----- Material supplied

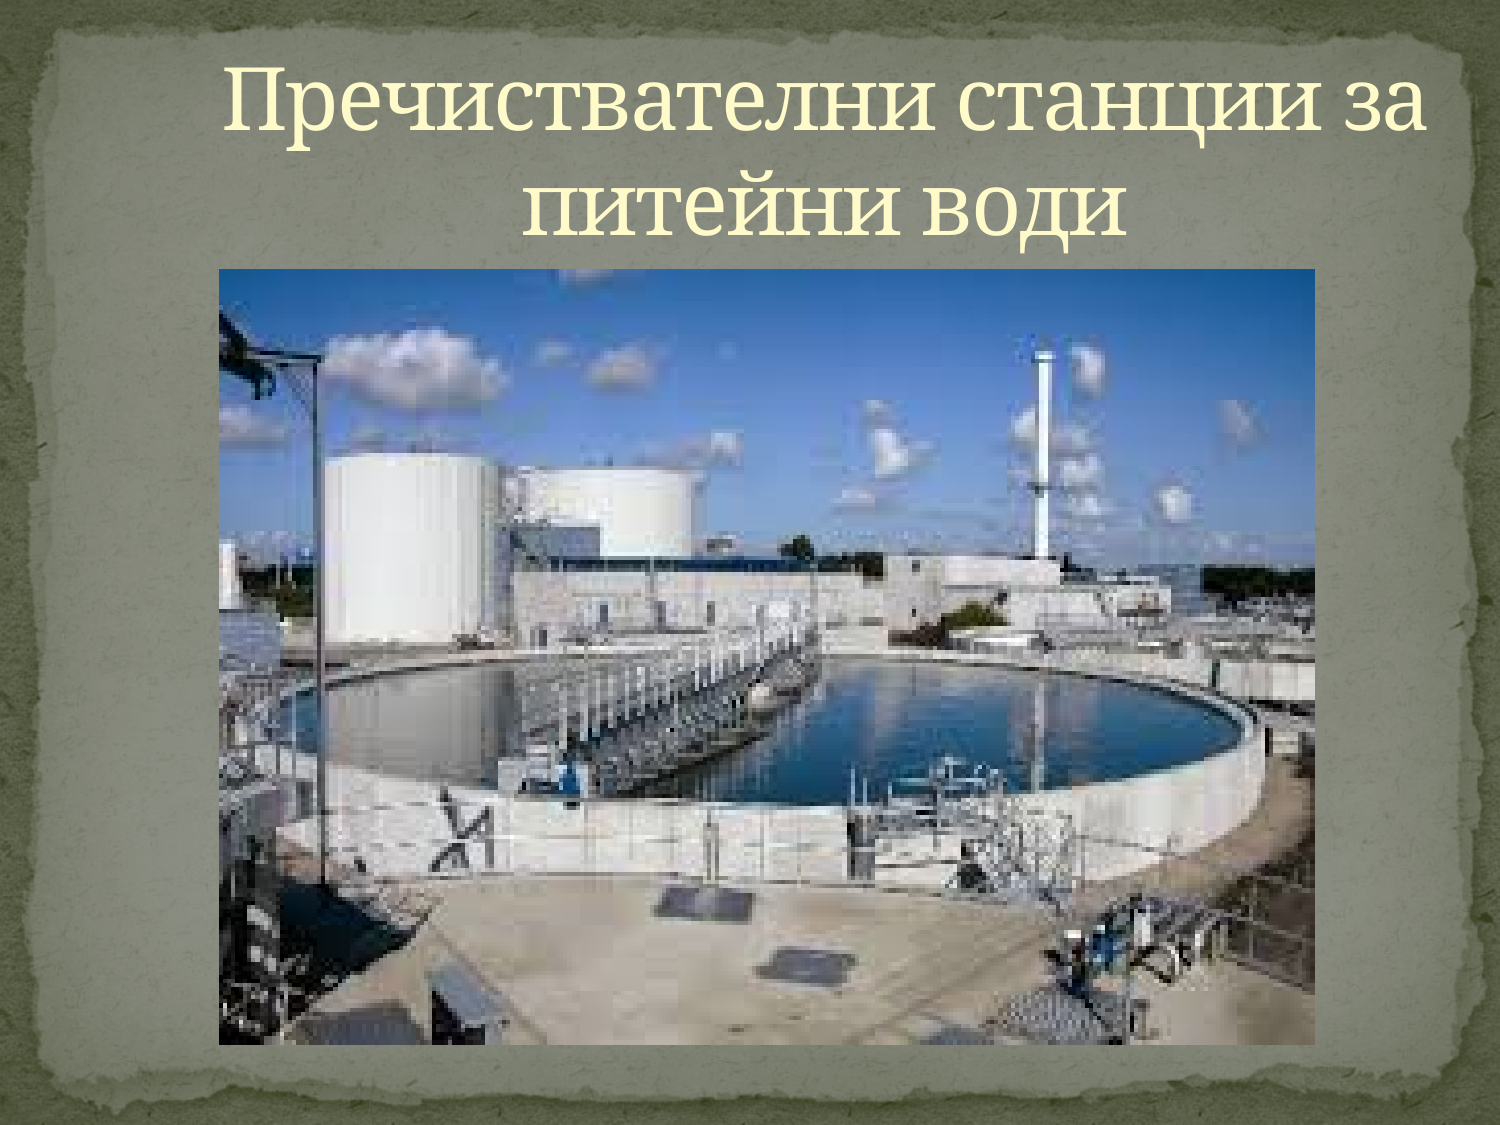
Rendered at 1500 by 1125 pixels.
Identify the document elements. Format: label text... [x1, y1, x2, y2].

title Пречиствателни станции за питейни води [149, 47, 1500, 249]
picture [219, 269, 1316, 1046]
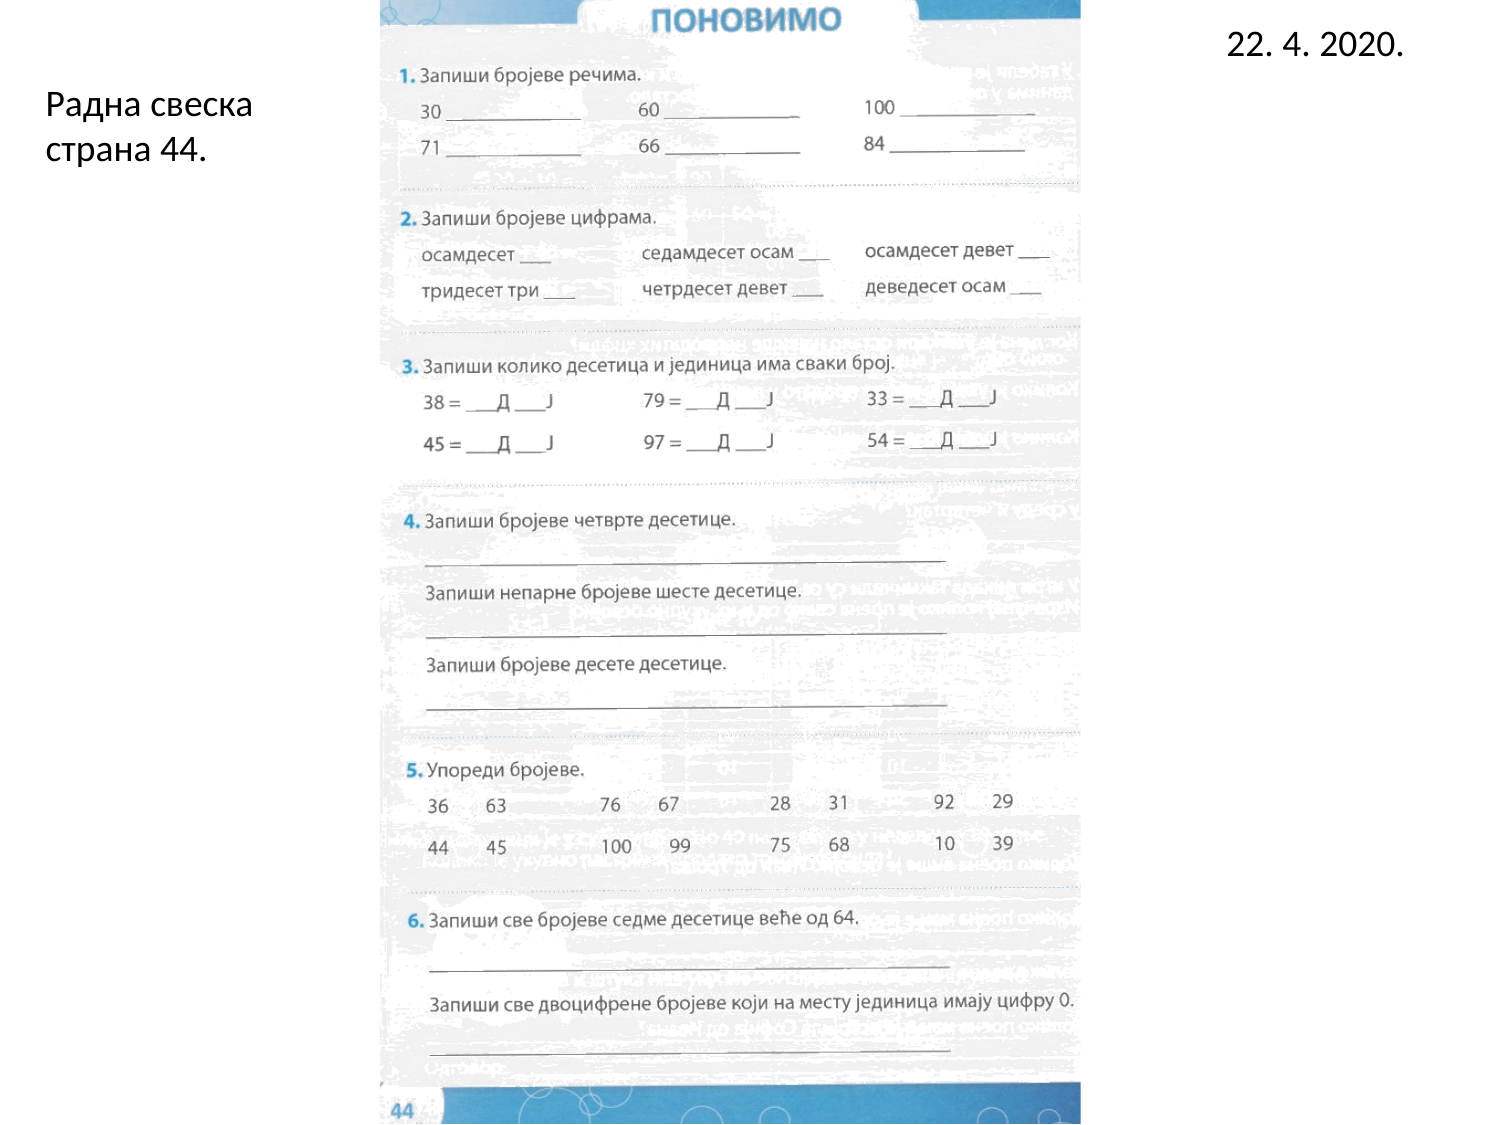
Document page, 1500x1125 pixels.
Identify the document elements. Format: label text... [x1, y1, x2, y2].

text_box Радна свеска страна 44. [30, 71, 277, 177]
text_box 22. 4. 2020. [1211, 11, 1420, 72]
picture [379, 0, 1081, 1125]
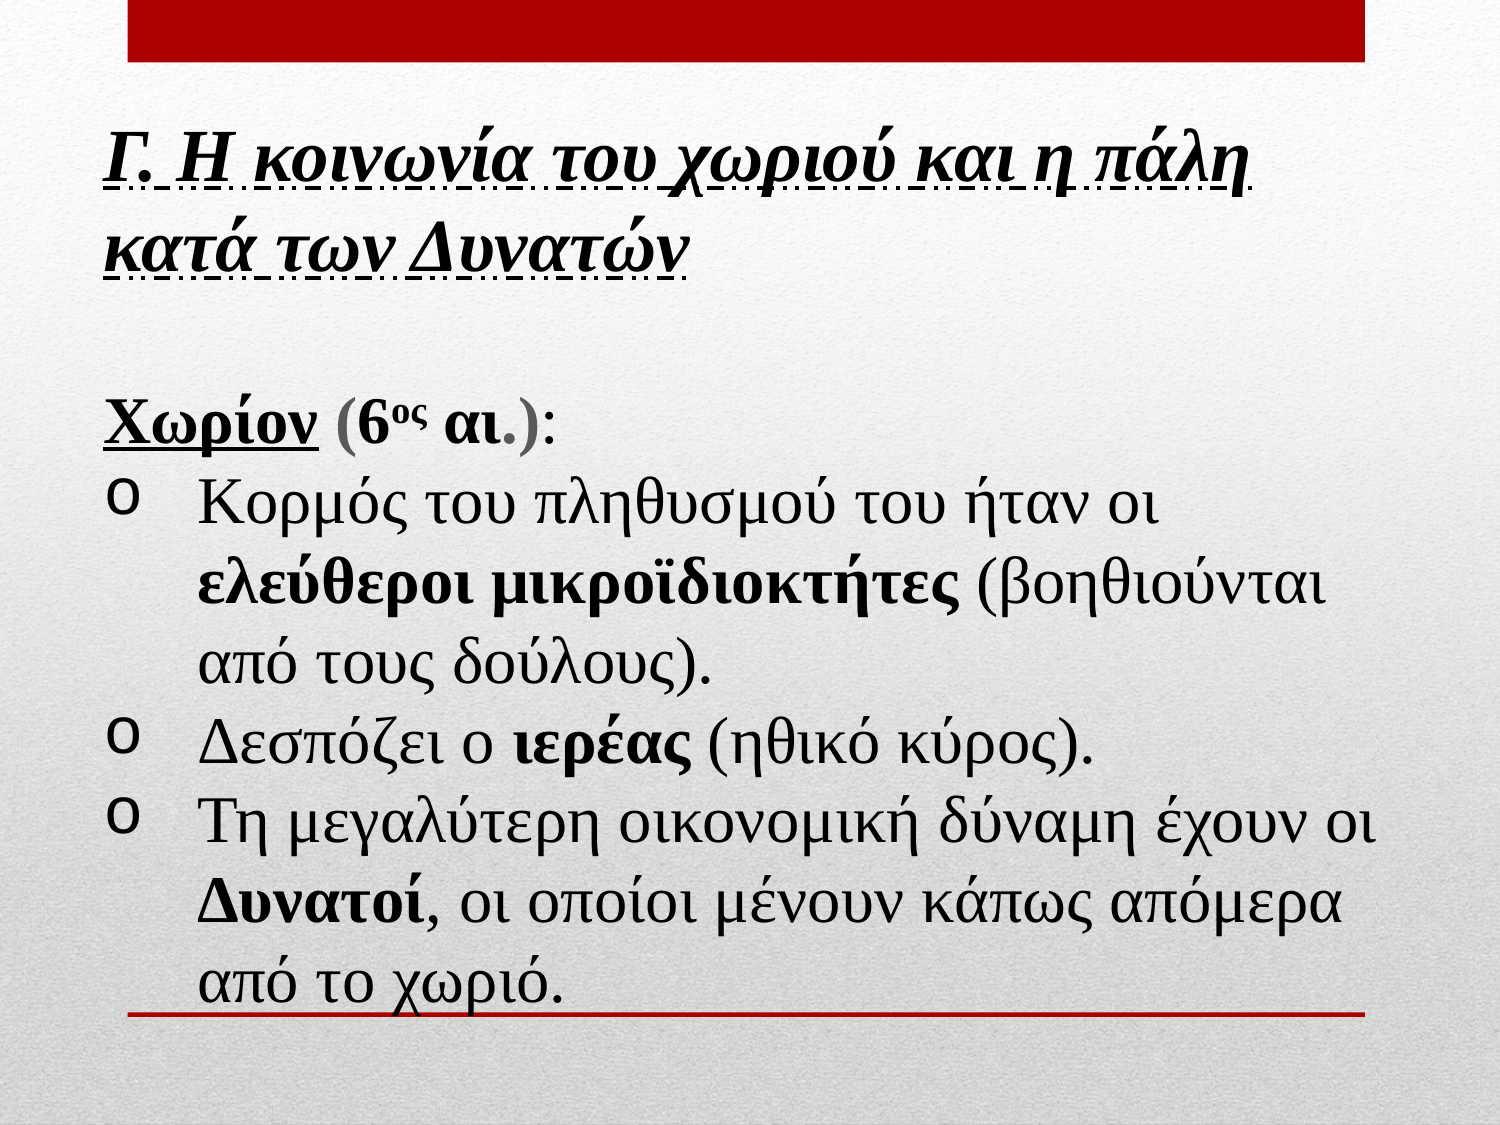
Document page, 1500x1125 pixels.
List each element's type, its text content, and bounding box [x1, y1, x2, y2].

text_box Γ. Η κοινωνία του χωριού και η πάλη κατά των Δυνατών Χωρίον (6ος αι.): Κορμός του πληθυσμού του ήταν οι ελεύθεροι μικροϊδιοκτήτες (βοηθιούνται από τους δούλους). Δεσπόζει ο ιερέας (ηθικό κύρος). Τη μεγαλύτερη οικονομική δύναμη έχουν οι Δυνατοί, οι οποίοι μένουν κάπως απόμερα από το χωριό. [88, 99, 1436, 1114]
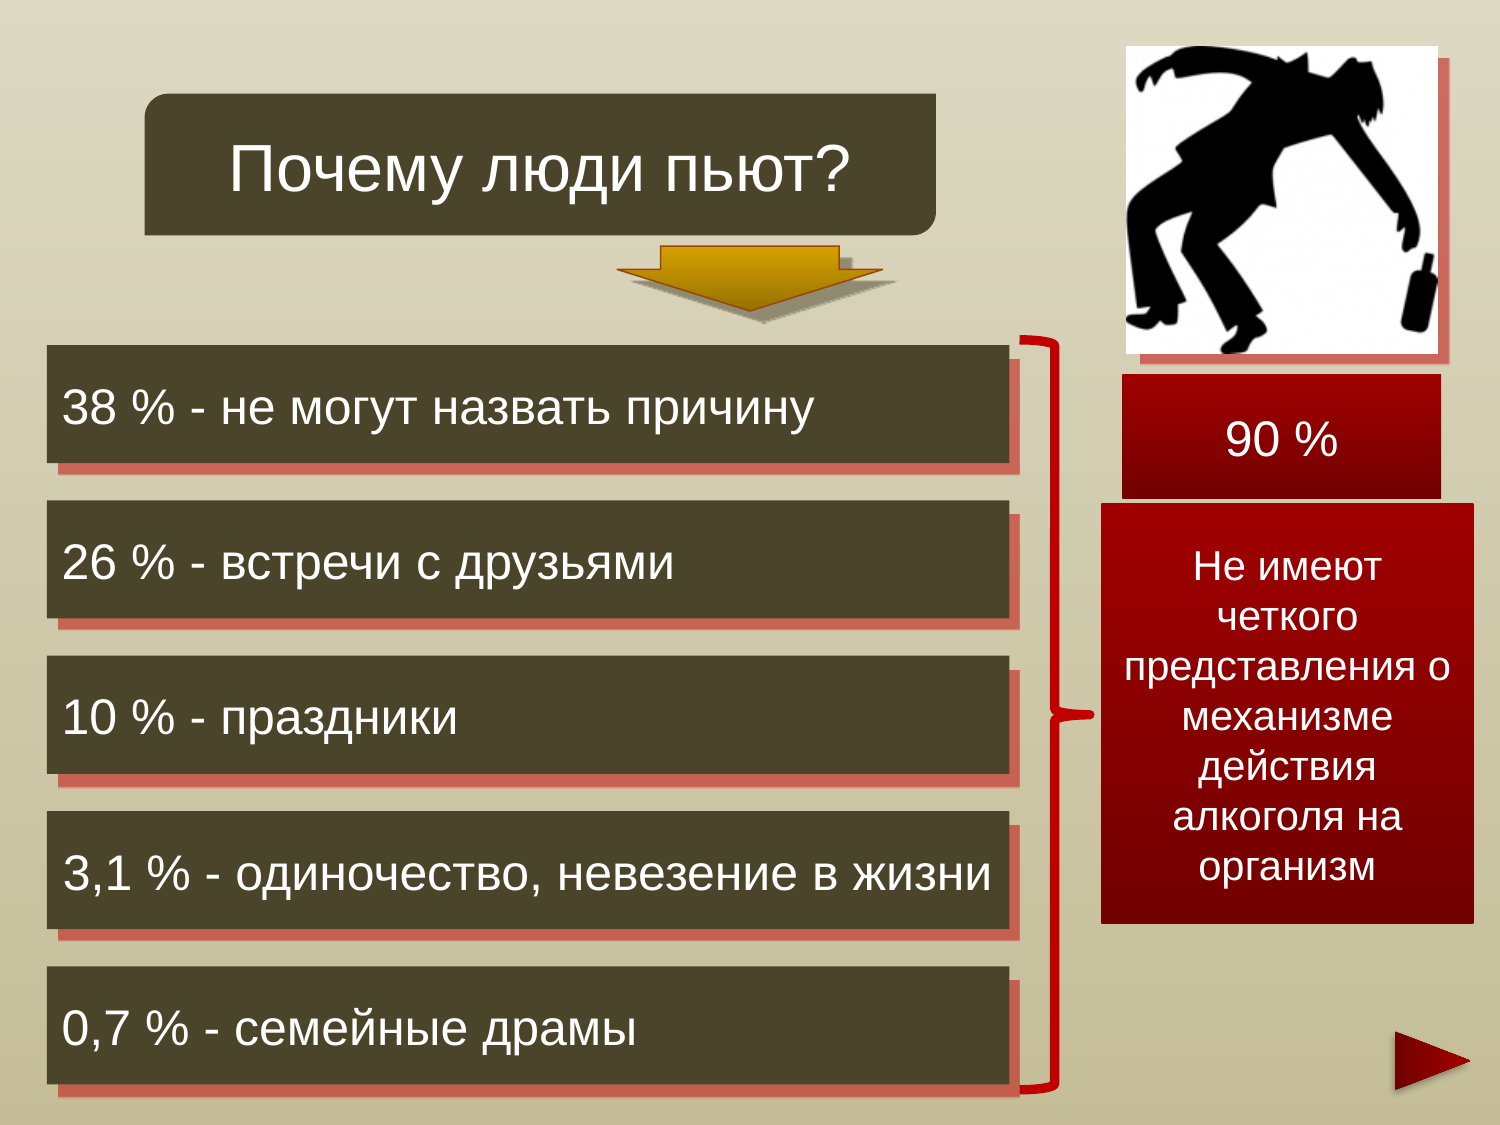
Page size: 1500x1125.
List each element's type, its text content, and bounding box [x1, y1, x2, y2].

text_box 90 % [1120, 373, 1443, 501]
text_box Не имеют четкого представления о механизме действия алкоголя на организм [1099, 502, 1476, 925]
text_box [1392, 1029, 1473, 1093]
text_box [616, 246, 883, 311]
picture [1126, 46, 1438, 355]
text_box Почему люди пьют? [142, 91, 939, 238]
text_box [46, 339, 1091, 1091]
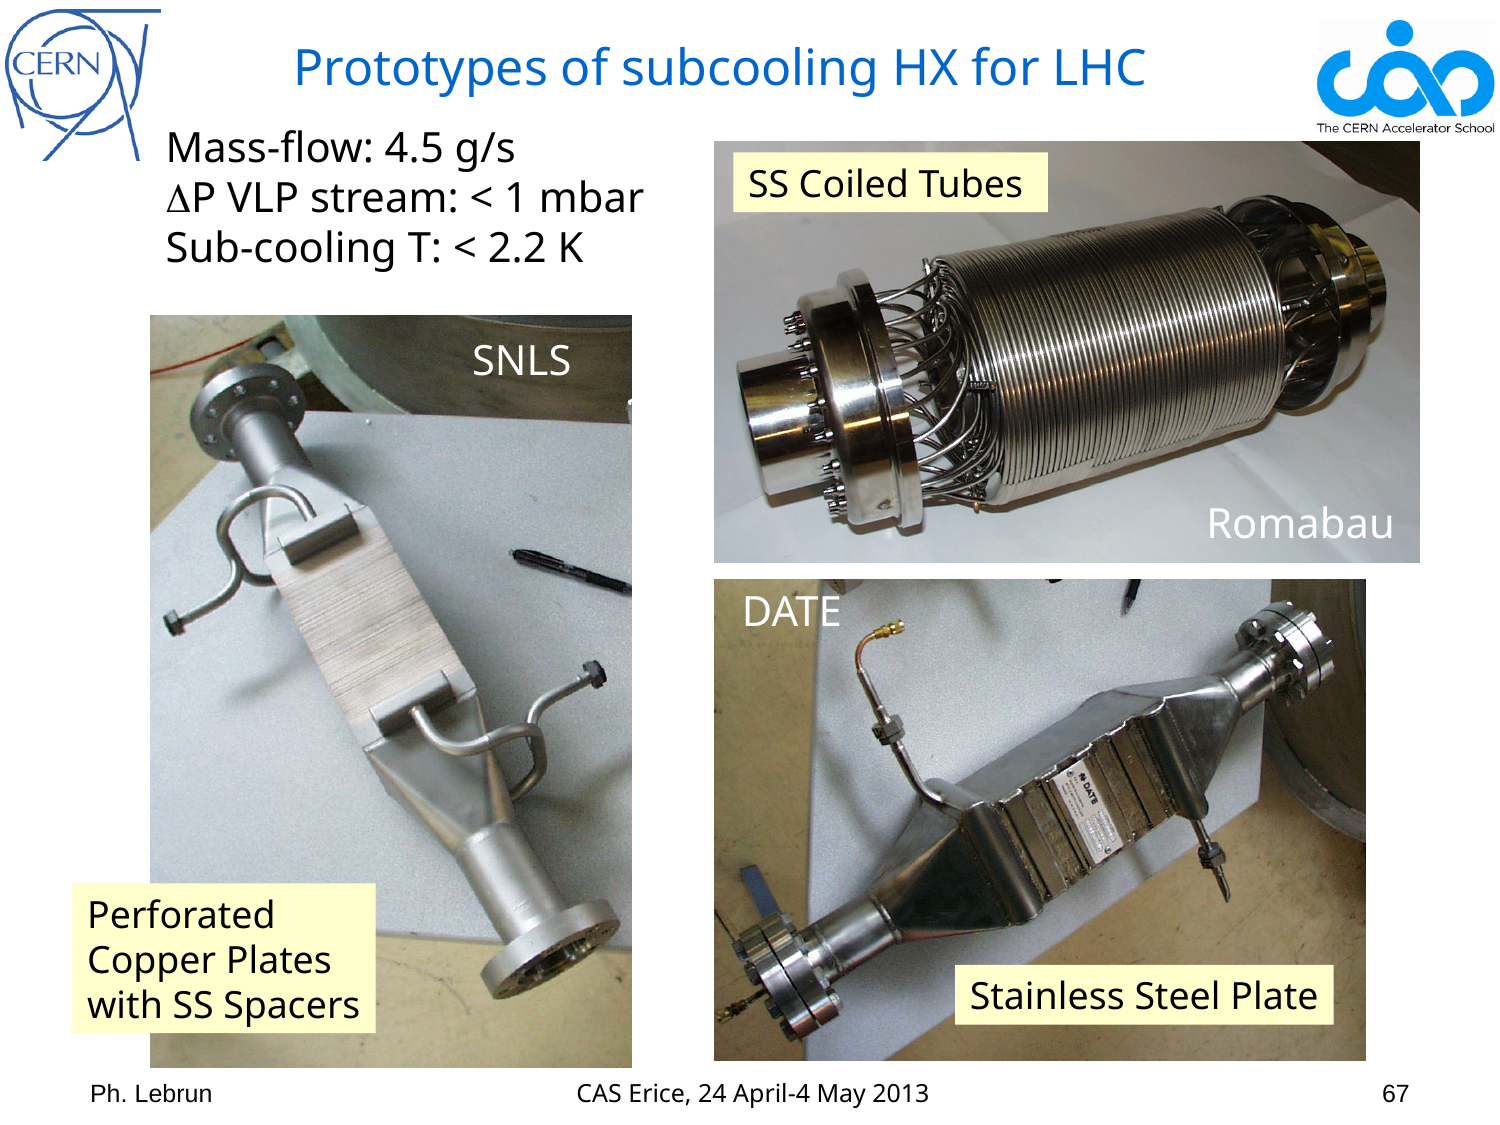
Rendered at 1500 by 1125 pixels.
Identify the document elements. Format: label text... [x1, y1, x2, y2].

----------

## What you will do:
Pictures aside, set down the lines from the one containing "Page size: 1500x1125." through the end of the records above, exactly and only those.

## Output for this exercise:
Page size: 1500x1125.
List each element's type, its text content, and bounding box [x1, y1, x2, y2].

text_box 90 % [1120, 373, 1443, 501]
text_box Не имеют четкого представления о механизме действия алкоголя на организм [1099, 502, 1476, 925]
text_box [1392, 1029, 1473, 1093]
text_box [616, 246, 883, 311]
picture [1126, 46, 1438, 355]
text_box Почему люди пьют? [142, 91, 939, 238]
text_box [46, 339, 1091, 1091]
Rendered at 1500 by 1125 pixels.
Identify the document elements. Format: label text... [x1, y1, x2, y2].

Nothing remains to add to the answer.